1. [#36] is an example of the convention I use to identify the docket number assigned to a specific paper by the court's case management and electronic case filing system (CM/ECF). I use this convention throughout this Recommendation.
2. Plaintiff initially filed her Complaint on July 9, 2013 in the District Court for the City and County of Denver, Colorado (the "State Court Action"). See Notice of Removal [#1] at 1. However, on August 7, 2013 Defendant Bank of America removed this action based on diversity jurisdiction. Id. at 2-4.
3. A federal court with diversity-based jurisdiction over a case applies the laws of the forum state in analyzing the underlying claims. See Erie R.R. Co. v. Tompkins, 304 U.S. 64, 78, (1938); Essex Ins. Co. v. Vincent, 52 F.3d 894, 896 (10th Cir. 1995).
4. If this Recommendation is adopted, the remaining claims will be the slander claim asserted against Defendant Bank of America and any claims asserted against the John/Jane Doe Defendants.

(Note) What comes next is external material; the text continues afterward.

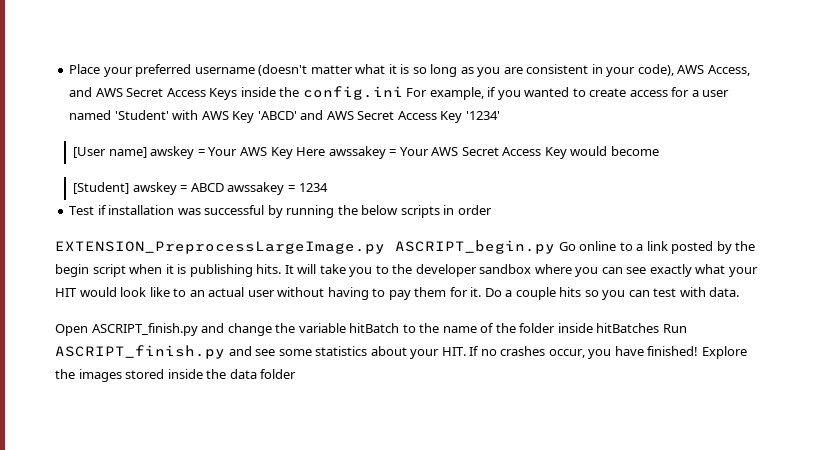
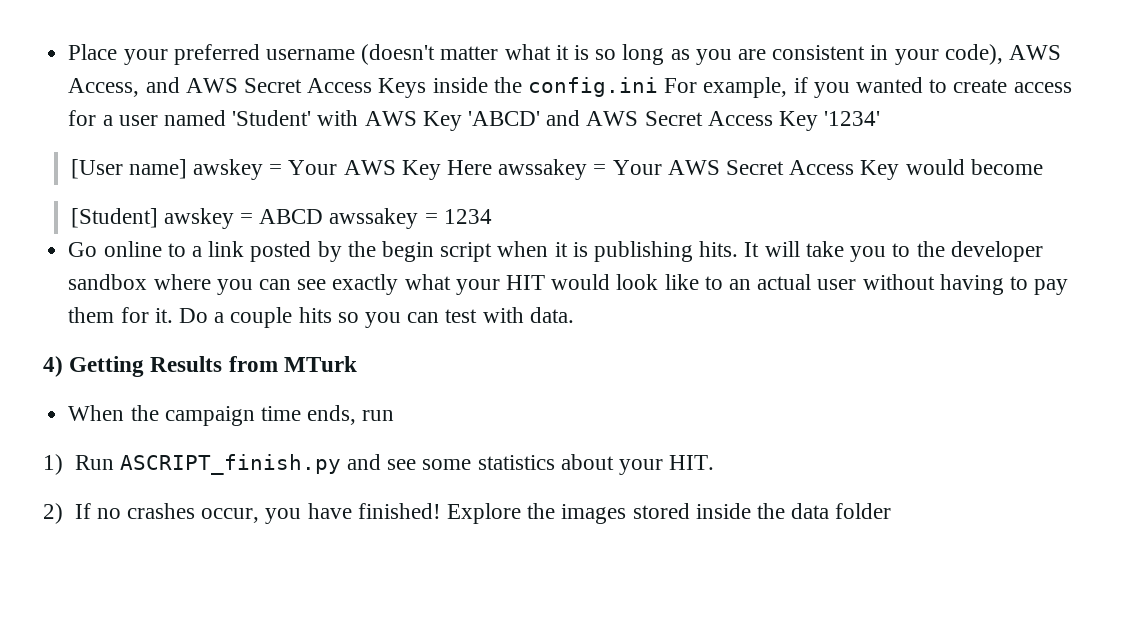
[69,205,492,218] [55,240,555,254] Test if installation was successful by running the below scripts in order // EXTENSION_PreprocessLargeImage.py ASCRIPT_begin.py -> (492, 216) none
[55,323,660,336] Open ASCRIPT_finish.py and change the variable hitBatch to the name of the folder inside hitBatches -> [43,356,357,377] [68,405,395,426] [43,454,63,475] 4) Getting Results from MTurk // When the campaign time ends, run // 1)
(466, 351) none -> [43,503,63,524] // 2)

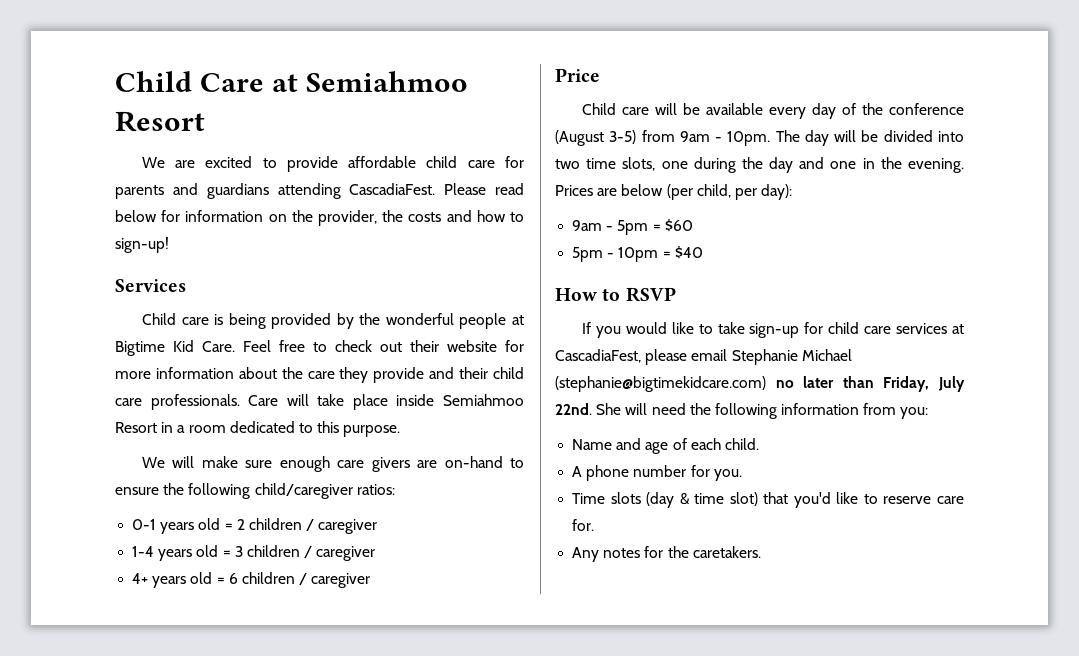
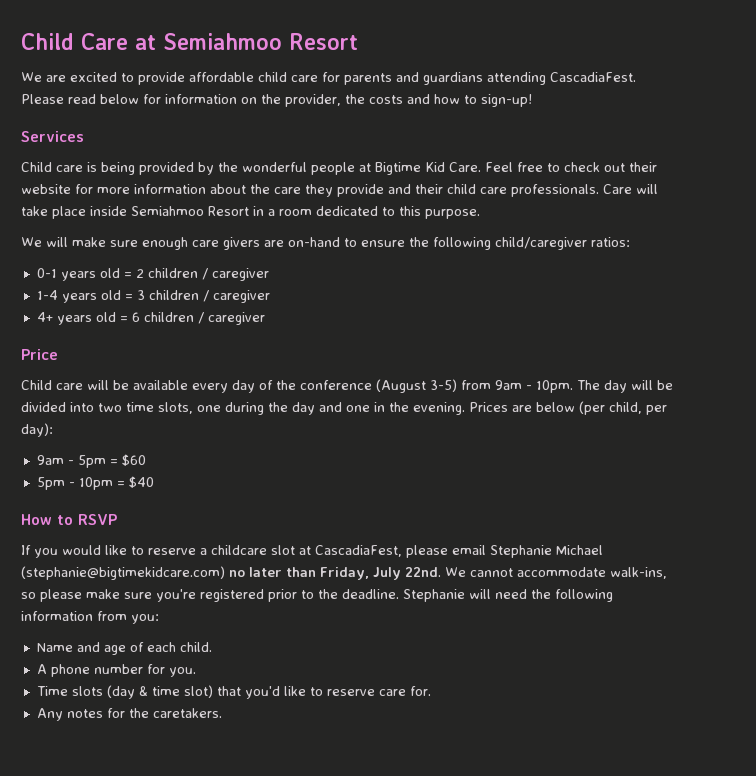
[717,322,948,338] take sign-up for child care services -> [148,545,295,555] reserve a childcare slot
[596,403,622,415] She -> [445,567,667,579] [21,589,465,602] We cannot accommodate walk-ins, so please make sure you're registered prior to the deadline. Stephanie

5. See Berneike, 708 F.3d at 1151 (the "district court may dismiss without granting leave to amend when it would be futile to allow the plaintiff an opportunity to amend [her] complaint.") (modification in original) (quoting Brereton, 434 F.3d at 1219).
6. See Schwartz, 2011 WL 1135001, at *7, *10 (finding seventh cause of action barred by the CCASF and dismissing it with prejudice).
7. See Reynoldson, 907 F.2d at 127 (prejudice should not attach to a dismissal when plaintiff has made allegations "which, upon further investigation and development, could raise substantial issues").
8. See Berneike, 708 F.3d at 1151 (the "district court may dismiss without granting leave to amend when it would be futile to allow the plaintiff an opportunity to amend [her] complaint.") (modification in original) (quoting Brereton, 434 F.3d at 1219).
9. See Carbajal v. City and County of Denver, 502 F. App'x. 715, 716 (10th Cir. 2012) (unpublished Order and Judgment), cert. denied, 134 S.Ct. 103 (2013).